Food, art and opera- all in one day. That is Vienna, where I landed a couple of days ago. After 3 days in Milan, the Austrian capital, and the country’s largest city, has been a welcome change. Better weather. Check. Cheaper food. Check. Things I want to see and do. Check. Good metro. Check . And trams? Check.
My first impression of Austrians, or at least the Viennese, is that they seem to be quite a disciplined bunch. Pedestrians actually stand at the zebra line waiting for the little green man to appear no matter that no car is in sight anywhere. And, very much unlike Italy, drivers here happily stop to allow pedestrians to cross. Overall, most folks seem friendly enough; service comes with a smile and – on one particular occasion, in the art gallery – even with a little bow (what was that about, I wondered).
To be honest, I was a worried about Austrian attitudes before I landed here. On the plane from Milan I suddenly remembered that this country had recently shifted to the right. Will I blend in or will I stand out? What do these locals think of, say, Asians?

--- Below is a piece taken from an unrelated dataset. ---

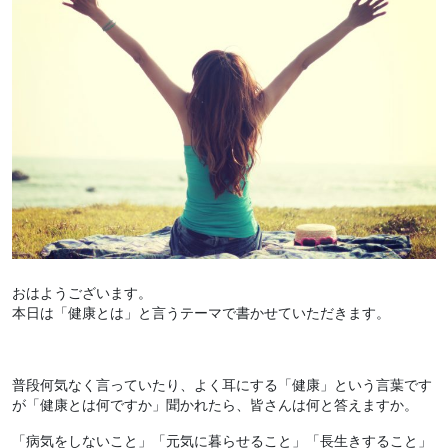
おはようございます。
本日は「健康とは」と言うテーマで書かせていただきます。
普段何気なく言っていたり、よく耳にする「健康」という言葉です
が「健康とは何ですか」聞かれたら、皆さんは何と答えますか。
「病気をしないこと」「元気に暮らせること」「長生きすること」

Walking around the Westbahnhof (Vienna Western Station) found the answer to my first question. Vienna is a multicultural place. There are people from many other parts of the world. Kebab shops, for instance, are aplenty everywhere; the sushi joint I dined in – after finally surrendering my vow to never have anything I can enjoy, and in high quality, back home – is actually owned by a Chinese family. On the other hand, as the pretty blonde bartender told me last night, I should be fine because I’m a tourist. A reason for her country’s swing to the right, she said, are the immigrants. Therein, it seems to me, lies the rub.